SAN JOSE, Costa Rica, April 20 (UPI) -- Does art mimic reality, or vice versa? In Costa Rica, it seems a certain frog species is copping its looks from famed muppet Kermit the Frog.
A newly identified glass frog species, Hyalinobatrachium dianae, has the kind-hearted muppet's sad but lovable eyes and lanky limbs. The newly discovered amphibian is one of 149 known glass frog species, 14 of which are found in Costa Rica.
Glass frogs are named so for their translucent skin. The frogs underbellies are especially see-through, making it possible to view the blurry outlines of their internal organs.
The new frog species -- colloquially referred to as Diane's bare-hearted glass frog -- was discovered in February, in the Talamanca Mountains, by a group of scientists with the Costa Rican Amphibian Research Center.
"This new species was described from six specimens collected at three different sites along the Caribbean slopes of Costa Rica between 400 to 900 meters above sea level," officials at the research center recently wrote in a press release.

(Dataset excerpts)
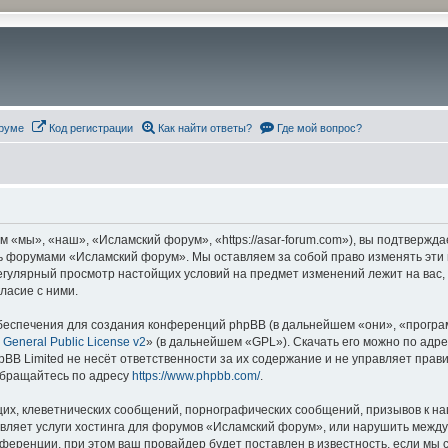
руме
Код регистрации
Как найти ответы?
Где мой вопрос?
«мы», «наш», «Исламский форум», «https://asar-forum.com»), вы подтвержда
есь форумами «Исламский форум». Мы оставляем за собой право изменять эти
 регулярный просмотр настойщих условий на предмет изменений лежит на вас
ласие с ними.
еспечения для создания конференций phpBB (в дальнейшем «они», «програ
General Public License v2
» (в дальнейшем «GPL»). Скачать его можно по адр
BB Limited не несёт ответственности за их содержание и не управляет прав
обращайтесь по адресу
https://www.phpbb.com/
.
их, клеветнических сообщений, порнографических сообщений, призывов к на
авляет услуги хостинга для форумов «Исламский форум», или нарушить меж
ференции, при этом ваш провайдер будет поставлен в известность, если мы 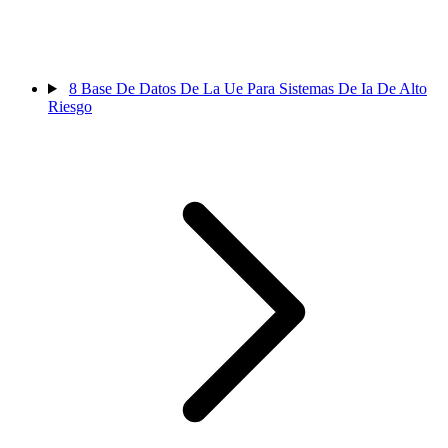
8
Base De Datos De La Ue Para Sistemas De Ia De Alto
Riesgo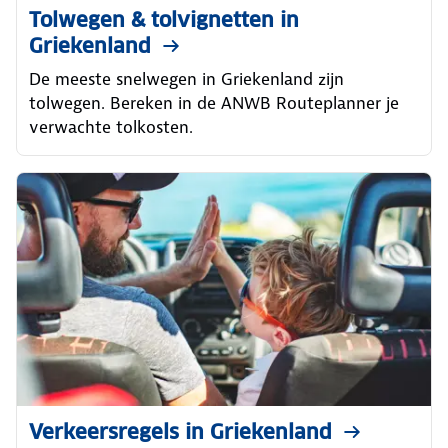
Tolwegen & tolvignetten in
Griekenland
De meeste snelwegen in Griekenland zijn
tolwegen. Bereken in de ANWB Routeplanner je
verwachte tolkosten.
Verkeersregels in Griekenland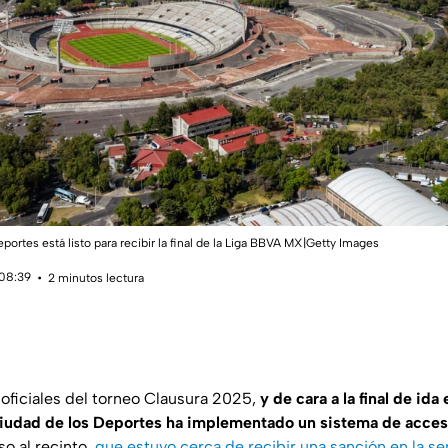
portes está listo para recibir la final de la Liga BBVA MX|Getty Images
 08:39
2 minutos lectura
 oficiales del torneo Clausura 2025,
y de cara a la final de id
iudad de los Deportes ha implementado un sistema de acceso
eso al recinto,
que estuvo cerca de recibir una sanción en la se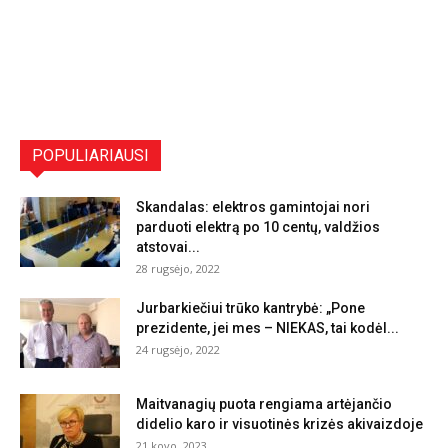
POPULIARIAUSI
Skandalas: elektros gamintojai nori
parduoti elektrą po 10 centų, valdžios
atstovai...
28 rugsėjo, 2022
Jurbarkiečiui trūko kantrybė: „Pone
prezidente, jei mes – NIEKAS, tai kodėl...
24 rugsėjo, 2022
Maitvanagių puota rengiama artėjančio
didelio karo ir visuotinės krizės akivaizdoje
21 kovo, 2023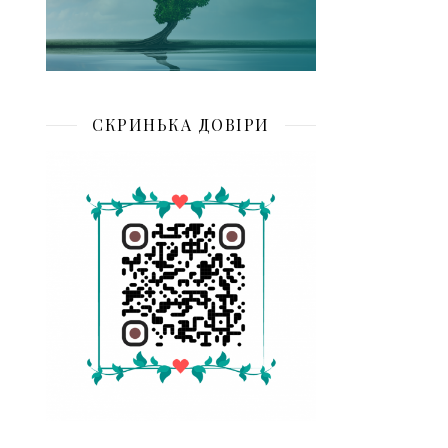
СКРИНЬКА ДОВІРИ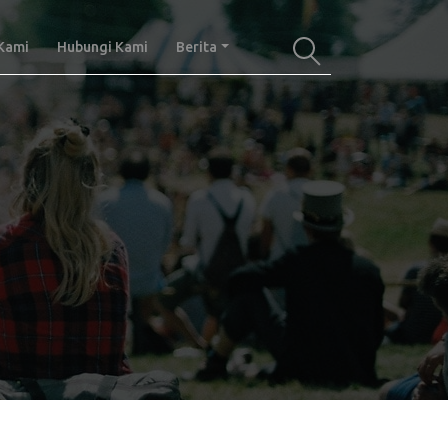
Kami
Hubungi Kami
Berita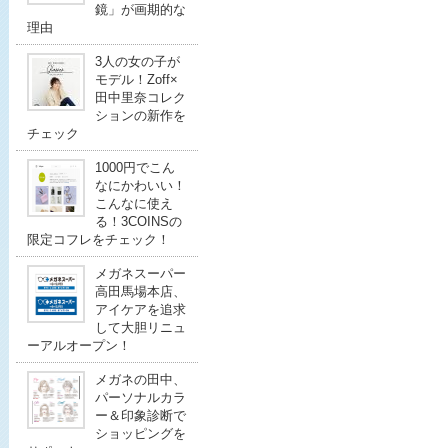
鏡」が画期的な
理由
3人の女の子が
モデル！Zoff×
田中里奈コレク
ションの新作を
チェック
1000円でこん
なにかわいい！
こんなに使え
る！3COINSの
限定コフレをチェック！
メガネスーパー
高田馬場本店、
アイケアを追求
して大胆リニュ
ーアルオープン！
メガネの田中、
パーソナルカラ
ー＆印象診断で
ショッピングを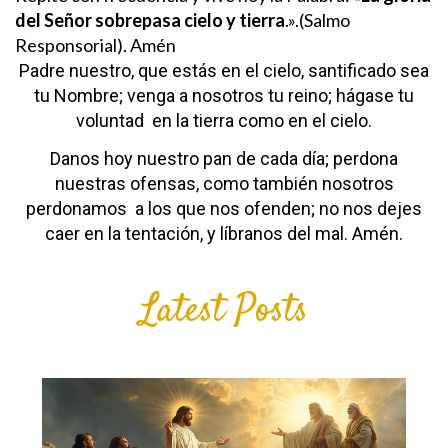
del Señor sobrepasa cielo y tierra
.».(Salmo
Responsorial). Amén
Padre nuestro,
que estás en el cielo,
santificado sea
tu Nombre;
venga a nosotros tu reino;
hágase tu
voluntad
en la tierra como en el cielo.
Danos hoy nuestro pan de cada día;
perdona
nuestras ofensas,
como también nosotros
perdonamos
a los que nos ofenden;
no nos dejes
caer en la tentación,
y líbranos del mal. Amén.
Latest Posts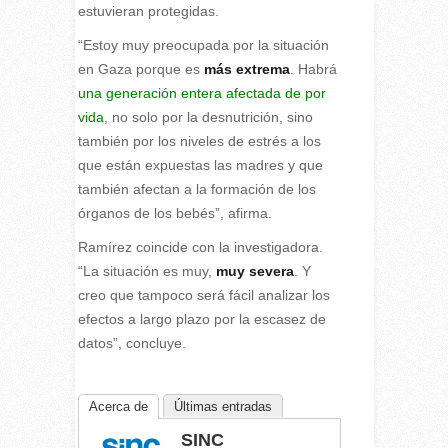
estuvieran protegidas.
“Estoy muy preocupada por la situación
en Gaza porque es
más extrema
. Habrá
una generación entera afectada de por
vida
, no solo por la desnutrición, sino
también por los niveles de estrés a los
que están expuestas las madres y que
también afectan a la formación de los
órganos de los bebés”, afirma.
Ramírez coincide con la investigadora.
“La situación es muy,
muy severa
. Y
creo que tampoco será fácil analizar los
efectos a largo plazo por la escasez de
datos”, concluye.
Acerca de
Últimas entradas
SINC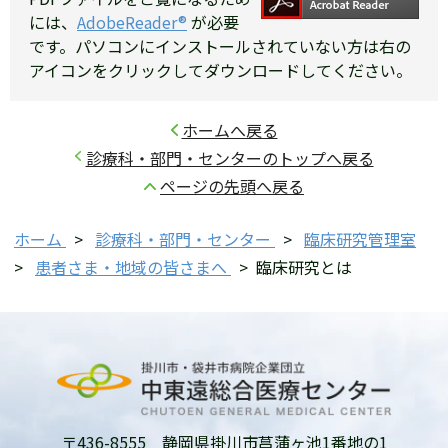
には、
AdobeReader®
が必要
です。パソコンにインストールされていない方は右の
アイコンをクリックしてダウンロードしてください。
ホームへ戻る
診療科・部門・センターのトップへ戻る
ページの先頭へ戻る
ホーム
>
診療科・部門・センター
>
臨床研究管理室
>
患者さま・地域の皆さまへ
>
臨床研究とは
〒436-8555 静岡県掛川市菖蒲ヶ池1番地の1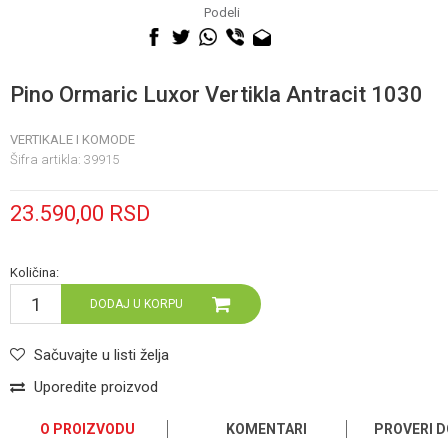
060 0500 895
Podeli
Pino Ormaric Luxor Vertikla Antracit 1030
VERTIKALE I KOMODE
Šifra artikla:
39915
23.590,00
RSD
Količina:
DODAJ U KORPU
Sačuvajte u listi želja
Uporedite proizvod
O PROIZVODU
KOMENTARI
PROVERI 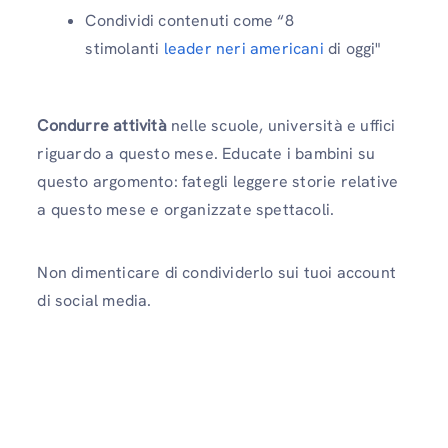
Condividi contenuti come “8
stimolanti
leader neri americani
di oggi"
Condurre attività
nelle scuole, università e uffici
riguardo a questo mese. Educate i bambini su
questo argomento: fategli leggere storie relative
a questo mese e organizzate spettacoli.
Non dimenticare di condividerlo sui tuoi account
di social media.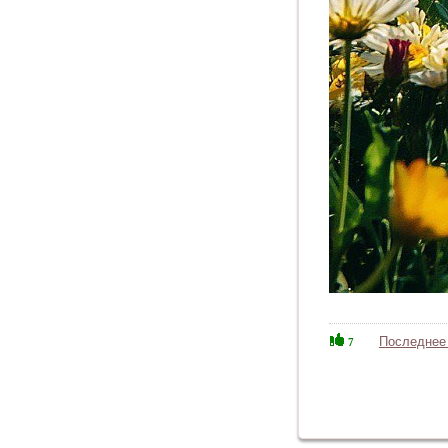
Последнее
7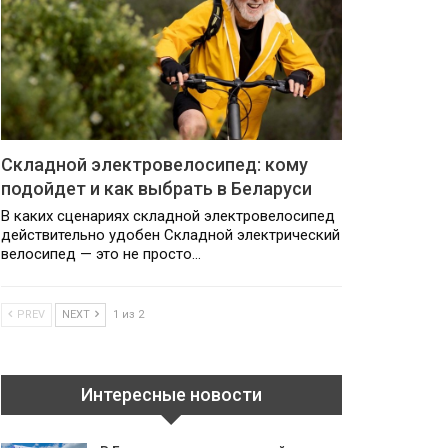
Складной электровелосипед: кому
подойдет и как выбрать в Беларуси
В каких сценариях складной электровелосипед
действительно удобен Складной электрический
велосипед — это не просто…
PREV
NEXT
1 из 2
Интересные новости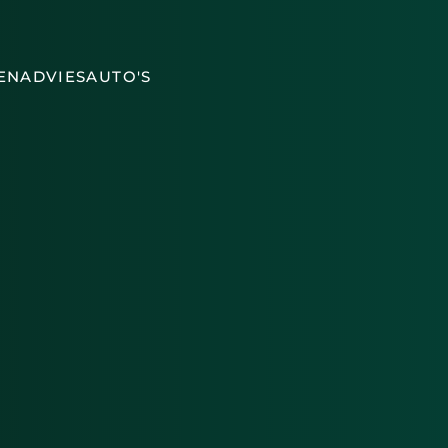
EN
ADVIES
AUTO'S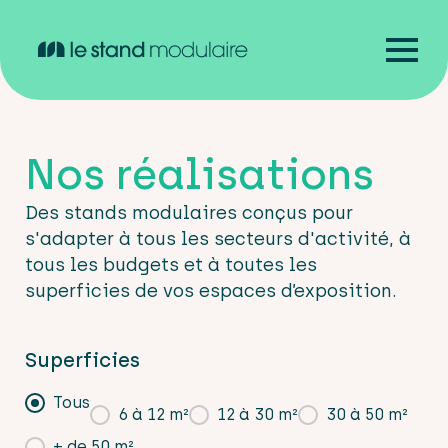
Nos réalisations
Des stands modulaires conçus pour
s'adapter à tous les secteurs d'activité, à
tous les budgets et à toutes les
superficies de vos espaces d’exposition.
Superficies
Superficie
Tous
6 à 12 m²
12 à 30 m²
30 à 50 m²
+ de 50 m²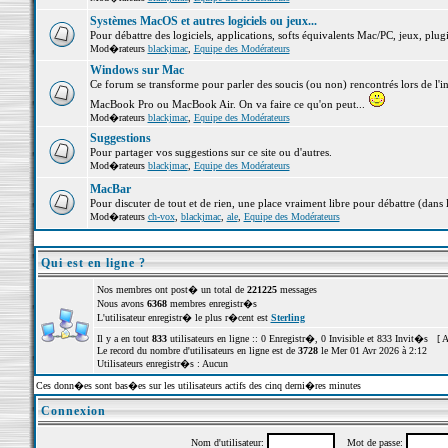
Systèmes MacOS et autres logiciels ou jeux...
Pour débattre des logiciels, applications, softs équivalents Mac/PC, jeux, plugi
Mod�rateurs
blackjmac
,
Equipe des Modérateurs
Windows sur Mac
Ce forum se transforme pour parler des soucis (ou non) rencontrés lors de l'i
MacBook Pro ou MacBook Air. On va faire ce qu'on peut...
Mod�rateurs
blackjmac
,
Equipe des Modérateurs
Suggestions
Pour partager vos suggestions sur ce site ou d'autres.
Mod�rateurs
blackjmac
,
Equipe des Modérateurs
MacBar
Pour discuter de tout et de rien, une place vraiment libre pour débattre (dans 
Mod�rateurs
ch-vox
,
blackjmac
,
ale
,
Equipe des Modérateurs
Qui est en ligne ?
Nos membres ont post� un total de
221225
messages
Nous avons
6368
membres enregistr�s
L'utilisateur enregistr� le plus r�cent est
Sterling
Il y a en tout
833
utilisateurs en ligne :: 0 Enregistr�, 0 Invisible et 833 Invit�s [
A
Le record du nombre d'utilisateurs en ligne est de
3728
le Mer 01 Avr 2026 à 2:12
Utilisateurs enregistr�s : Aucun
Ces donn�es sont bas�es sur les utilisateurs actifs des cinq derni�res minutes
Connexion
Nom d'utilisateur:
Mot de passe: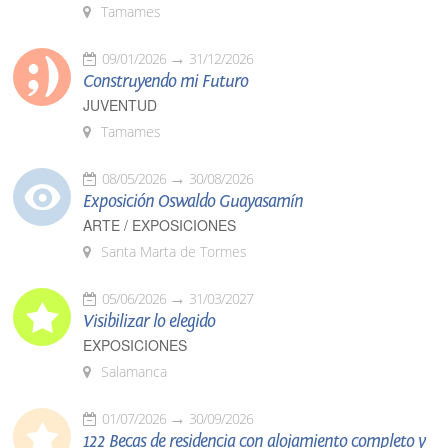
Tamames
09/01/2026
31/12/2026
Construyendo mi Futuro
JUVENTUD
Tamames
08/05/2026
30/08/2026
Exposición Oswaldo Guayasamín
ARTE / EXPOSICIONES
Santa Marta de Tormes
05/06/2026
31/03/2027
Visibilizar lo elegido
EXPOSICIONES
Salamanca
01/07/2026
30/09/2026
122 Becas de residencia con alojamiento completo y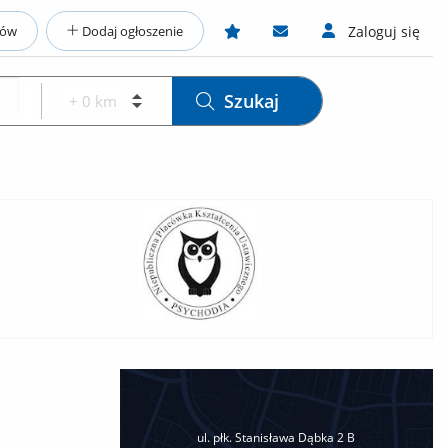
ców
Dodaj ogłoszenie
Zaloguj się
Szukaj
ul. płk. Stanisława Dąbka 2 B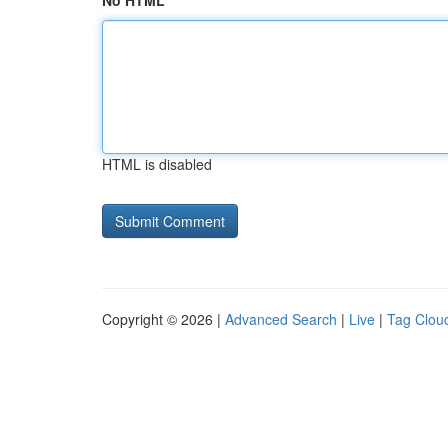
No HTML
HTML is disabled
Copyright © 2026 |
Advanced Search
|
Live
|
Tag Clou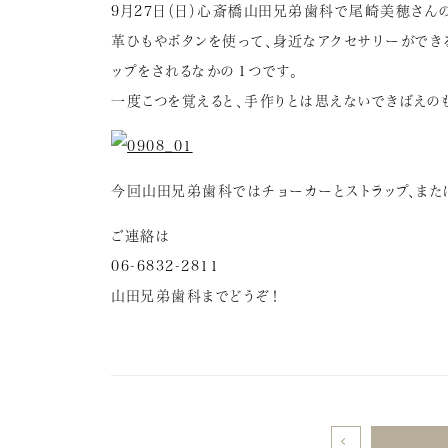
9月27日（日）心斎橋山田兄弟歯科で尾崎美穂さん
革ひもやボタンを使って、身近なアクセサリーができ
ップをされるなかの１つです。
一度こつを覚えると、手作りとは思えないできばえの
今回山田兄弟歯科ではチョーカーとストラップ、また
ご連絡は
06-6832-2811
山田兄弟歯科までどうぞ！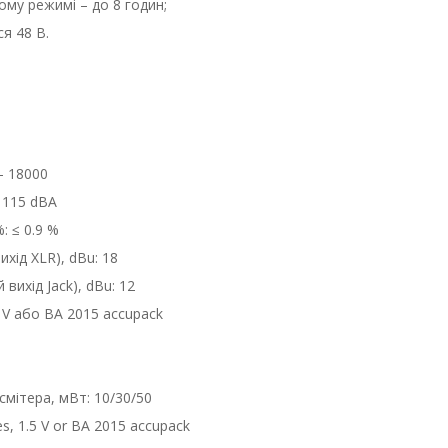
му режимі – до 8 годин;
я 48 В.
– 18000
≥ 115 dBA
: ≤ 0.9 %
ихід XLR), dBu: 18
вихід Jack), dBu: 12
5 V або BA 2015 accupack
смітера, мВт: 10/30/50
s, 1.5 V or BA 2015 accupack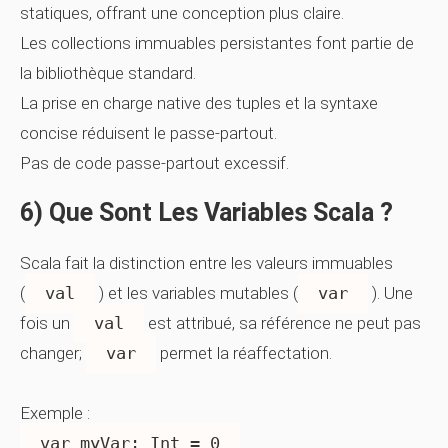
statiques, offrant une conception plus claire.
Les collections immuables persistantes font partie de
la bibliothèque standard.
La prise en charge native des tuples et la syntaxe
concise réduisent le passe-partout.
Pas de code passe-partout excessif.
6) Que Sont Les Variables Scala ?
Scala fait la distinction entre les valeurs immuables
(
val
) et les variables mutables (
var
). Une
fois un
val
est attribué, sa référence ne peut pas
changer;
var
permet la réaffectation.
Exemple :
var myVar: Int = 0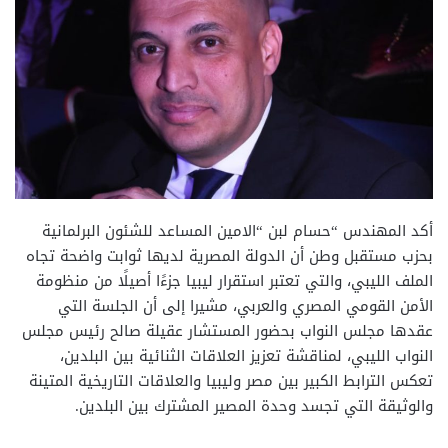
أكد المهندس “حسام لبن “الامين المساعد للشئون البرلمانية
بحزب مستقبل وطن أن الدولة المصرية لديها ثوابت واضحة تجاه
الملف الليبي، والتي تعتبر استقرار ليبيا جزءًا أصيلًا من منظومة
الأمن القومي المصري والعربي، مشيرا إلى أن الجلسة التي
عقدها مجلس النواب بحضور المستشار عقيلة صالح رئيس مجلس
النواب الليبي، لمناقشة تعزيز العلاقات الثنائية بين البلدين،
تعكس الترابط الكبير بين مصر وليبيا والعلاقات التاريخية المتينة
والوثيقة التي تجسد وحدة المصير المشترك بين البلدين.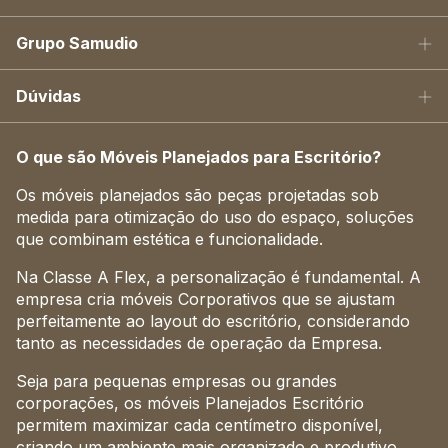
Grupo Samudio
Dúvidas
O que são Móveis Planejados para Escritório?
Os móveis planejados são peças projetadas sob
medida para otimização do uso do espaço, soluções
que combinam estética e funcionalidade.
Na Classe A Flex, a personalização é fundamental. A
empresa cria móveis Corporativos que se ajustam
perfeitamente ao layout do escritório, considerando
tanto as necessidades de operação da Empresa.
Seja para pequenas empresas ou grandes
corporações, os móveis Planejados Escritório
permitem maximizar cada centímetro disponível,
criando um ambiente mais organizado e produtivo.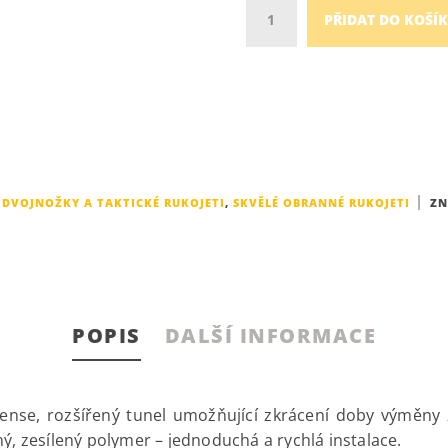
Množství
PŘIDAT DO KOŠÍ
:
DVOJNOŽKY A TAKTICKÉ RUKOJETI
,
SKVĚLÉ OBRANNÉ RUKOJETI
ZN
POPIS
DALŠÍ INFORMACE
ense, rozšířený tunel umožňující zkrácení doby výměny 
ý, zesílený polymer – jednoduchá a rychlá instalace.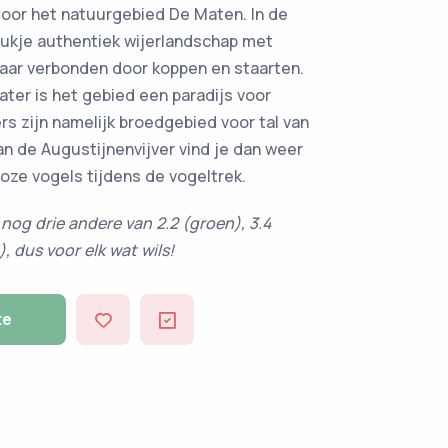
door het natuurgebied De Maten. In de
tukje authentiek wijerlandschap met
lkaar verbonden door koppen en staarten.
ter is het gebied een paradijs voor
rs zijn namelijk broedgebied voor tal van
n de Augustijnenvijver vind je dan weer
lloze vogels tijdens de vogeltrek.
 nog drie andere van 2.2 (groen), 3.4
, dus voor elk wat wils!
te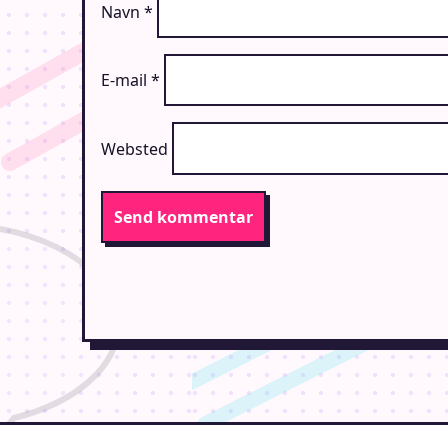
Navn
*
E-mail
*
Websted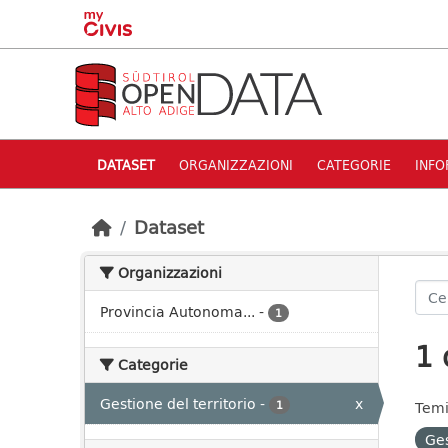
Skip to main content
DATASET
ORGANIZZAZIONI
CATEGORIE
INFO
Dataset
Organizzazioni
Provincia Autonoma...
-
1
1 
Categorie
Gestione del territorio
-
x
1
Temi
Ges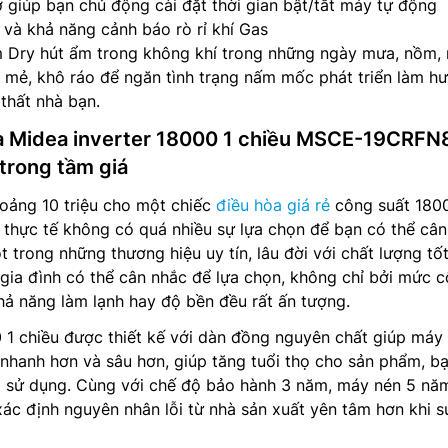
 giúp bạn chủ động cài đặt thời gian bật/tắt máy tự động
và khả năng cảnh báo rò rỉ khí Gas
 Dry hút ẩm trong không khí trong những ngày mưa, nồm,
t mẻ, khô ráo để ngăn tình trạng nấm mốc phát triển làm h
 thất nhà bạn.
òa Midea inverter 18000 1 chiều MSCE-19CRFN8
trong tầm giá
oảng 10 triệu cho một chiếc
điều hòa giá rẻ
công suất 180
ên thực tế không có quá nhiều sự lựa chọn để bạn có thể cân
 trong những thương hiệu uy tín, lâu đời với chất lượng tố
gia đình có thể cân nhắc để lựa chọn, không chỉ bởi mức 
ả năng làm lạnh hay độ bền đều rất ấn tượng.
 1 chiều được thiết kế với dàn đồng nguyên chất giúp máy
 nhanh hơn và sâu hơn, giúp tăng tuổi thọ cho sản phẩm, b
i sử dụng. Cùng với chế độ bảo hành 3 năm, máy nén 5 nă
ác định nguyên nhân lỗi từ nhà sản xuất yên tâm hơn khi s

Work instruction 1:
For each statement about the glass frog article, answer yes or no according to whether the article agrees, and quote the words that decide it.
(a) The new species was discovered in the Talamanca Mountains.
(b) All 149 known glass frog species are found in Costa Rica.
(c) The new species was described from a single specimen.
Work instruction 2:
Answer these questions using the glass frog article.
(a) What feature gives glass frogs their name?
(b) In which month was the new species discovered?
(c) At what range of elevation were the specimens collected?
Work instruction 3: Go on with the glass frog article, starting after its final sentence.
The dataset excerpts have no connection to the article about the glass frog.

Exercise answer 1:
(a) Yes: "was discovered in February, in the Talamanca Mountains"
(b) No: "one of 149 known glass frog species, 14 of which are found in Costa Rica"
(c) No: "This new species was described from six specimens collected at three different sites"

Exercise answer 2:
(a) Their translucent skin.
(b) February.
(c) Between 400 and 900 meters above sea level.

Exercise answer 3:
Researchers were able to differentiate the new species from its relatives thanks to its unique call. It also has distinct morphological features -- skin texture and coloring. Genetic testing confirmed its originality.
The discovery is described by authors Brian Kubicki, Stanley Salazar and Robert Puschendorf in the science journal Zootaxa.
The frog is named for lead author Brian Kubicki's mother Janet Diane Kubicki, as well as the Roman goddess of the hunt, the moon and childbirth, Diana, who is strongly associated with with wild animals and woodlands.